305 lbs. The End of a Relationship

April was jam packed with activities, so it went by very quickly.  It wasn’t long before May was here and it was time to start working again.  I looked forward to seeing and being in contact with the people I worked with.  In some ways I knew what to expect, but I didn’t know what might’ve changed while I was absent.

My first day of work went by quickly.  I was offered a cell-phone to use for work.  I decided that I wanted to keep business life and personal life separate, so I accepted.  I was told it had been Mr. G.’s phone, but that didn’t matter to me.  Charles got the phone reactivated, made a call on it to verify that it was working, and then handed it over to me.

I spent the day doing safety courses on the computer.  It was a long, tiring day; but I was glad to be done with them and know that I wouldn’t have any to do for another year.  Things were slow that night, so I was able to go home about an hour early.

APPLY WHAT YOU READ:
1. Summarize the post about returning to work in May in two sentences.
2. Reproduce the post about returning to work between "My first day" and "an hour early.", inclusive.
3. Write the next part of the post about returning to work, picking up after its final sentence.

EXTRACTED ENTRIES:
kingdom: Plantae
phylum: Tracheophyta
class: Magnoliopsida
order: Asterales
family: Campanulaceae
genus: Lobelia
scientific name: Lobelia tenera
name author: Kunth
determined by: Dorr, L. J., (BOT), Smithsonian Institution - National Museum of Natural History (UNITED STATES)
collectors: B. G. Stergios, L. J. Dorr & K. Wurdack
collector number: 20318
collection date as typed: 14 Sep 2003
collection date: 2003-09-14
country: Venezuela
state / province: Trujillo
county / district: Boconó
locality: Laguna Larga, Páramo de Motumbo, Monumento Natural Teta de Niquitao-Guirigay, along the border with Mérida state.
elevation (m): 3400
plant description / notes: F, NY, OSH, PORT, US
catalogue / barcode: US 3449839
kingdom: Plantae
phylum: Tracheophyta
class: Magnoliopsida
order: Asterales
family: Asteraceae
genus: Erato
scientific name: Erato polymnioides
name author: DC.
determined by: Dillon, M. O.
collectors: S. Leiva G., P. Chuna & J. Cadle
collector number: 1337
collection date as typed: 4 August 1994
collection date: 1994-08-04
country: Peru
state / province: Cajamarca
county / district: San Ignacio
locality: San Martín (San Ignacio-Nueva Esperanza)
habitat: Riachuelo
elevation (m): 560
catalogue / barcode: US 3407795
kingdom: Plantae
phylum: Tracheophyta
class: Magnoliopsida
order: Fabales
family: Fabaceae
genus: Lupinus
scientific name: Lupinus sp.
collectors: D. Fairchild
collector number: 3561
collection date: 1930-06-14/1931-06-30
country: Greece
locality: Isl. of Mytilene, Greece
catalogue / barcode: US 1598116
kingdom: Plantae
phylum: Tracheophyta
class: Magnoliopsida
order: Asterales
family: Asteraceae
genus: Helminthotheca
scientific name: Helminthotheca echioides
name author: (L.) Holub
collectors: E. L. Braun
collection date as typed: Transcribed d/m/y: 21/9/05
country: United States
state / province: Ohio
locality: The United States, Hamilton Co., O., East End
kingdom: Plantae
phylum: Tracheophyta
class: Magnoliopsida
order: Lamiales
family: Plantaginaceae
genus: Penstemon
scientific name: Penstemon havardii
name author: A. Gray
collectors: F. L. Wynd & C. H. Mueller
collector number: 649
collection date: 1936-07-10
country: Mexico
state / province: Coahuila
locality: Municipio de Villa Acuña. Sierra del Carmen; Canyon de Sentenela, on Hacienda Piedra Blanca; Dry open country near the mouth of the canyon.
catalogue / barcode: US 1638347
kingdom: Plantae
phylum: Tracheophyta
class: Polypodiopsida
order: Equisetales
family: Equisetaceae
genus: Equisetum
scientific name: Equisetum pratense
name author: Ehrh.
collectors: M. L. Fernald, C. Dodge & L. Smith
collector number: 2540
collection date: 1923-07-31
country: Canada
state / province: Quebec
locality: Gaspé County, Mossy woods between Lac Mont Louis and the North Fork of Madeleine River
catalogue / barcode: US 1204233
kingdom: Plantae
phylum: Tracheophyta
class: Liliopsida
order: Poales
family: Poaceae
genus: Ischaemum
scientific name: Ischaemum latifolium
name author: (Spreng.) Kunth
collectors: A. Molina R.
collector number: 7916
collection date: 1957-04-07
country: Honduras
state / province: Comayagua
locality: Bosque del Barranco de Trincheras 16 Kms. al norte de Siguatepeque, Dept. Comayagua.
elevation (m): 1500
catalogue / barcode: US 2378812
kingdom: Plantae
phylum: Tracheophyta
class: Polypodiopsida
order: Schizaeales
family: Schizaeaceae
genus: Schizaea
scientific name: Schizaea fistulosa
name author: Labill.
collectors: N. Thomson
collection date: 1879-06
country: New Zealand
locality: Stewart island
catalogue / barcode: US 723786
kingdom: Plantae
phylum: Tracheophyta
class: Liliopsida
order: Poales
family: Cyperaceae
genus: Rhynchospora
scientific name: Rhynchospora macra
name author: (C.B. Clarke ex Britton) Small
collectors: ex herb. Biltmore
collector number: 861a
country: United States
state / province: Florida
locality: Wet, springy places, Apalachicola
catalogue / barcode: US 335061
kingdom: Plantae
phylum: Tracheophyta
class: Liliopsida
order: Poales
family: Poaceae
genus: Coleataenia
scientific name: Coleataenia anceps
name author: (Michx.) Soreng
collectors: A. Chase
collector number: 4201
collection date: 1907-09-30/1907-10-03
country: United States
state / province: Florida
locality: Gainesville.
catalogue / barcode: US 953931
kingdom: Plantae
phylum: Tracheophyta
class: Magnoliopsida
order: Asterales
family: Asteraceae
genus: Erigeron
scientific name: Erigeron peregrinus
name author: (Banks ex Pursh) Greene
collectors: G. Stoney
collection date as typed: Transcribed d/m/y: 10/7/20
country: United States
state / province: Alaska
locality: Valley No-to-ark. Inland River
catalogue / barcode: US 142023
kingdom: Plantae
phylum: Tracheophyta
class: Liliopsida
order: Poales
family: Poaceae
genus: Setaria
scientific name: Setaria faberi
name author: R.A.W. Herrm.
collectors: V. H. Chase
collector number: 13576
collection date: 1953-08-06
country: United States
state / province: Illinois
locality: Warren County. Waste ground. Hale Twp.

ANSWERS FOR THIS EXERCISE:
1. After a busy April, the writer went back to work in May and accepted a work cell phone that had been Mr. G.'s, which Charles reactivated and tested before handing it over. The first day was spent doing safety courses on the computer, and because things were slow that night, the writer went home about an hour early.

2.
My first day of work went by quickly.  I was offered a cell-phone to use for work.  I decided that I wanted to keep business life and personal life separate, so I accepted.  I was told it had been Mr. G.’s phone, but that didn’t matter to me.  Charles got the phone reactivated, made a call on it to verify that it was working, and then handed it over to me.

I spent the day doing safety courses on the computer.  It was a long, tiring day; but I was glad to be done with them and know that I wouldn’t have any to do for another year.  Things were slow that night, so I was able to go home about an hour early.

3.
I went home and decided to examine the phone I had been given.  I used my personal phone to call it to see what the ringtone was and how to answer calls.  The phone itself would never ring, but on my personal phone I would hear a ringing sound and then a message saying that the voicemail hadn’t been set up.

I was perplexed.  What was wrong with this phone?  Over the course of an hour I made several calls between the two phones with the same response.  I had come to the conclusion that I would have to take it into work the next day and let Charles know that it wasn’t working.  I decided to try one more time.  This time a woman answered, “Hello?”  Surprised and confused, I said, “I’m sorry, I must have the wrong number.”

I thought I had heard that voice before.   I checked the settings on the phone and sure enough, Mr. G. had the phone forwarded to his personal cell phone number.  I was horrified to realize that all of the calls I had been making had been going to him.  I decided at that point that I would send him an email and apologize as soon as I was in front of my computer.

However, Mr. G. beat me to the punch.  I had a phone call from him within 30 minutes, and he was hopping mad that I had called him repeatedly.  He was coaching his son’s baseball game and finally threw his phone across the field.

I apologized and explained that it was an accident.  Once he heard that I was working for the company that he walked away from, the volcano of hate and anger erupted.  Once I explained that taking this job was what I wanted to talk to him about a few weeks prior, I went into listening mode.   Just like the people of Pompeii, there was nothing I could say or do to keep this volcano from erupting and destroying everything in its path.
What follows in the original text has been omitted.